5. Self-Attention vs. Sequential Memory

In RNNs, the hidden state serves as a “memory” of previous tokens, but as we saw in the example, this memory decays over time, especially with long sequences. RNNs rely on this hidden state to retain information, which limits their ability to maintain accurate representations of earlier tokens as the sequence grows longer.
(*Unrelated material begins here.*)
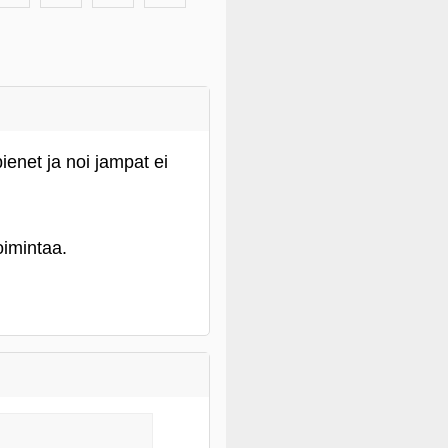
pienet ja noi jampat ei
oimintaa.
In the Transformer example, we saw that the self-attention mechanism allows the model to compare all tokens in the sequence directly, providing a more precise and dynamic representation of how each token relates to every other token. This makes Transformers far better at capturing the relationships between distant tokens, which is crucial in tasks like machine translation, text summarization, and long-form text generation.

Conclusion: Why Transformers are Superior for NLP

To summarize, based on both the theoretical explanations and the practical examples, Transformers are better suited for NLP tasks because:

  • Parallel processing allows for faster training and scalability.
  • Self-attention helps capture long-range dependencies more effectively.
  • Transformers avoid the vanishing gradient problem, making gradient flow smoother.
  • The architecture is inherently more scalable, which is why large models like GPT-3 and BERT are based on Transformers.

In essence, the efficiency, ability to handle long dependencies, and scalability make Transformers the go-to architecture for many NLP tasks today.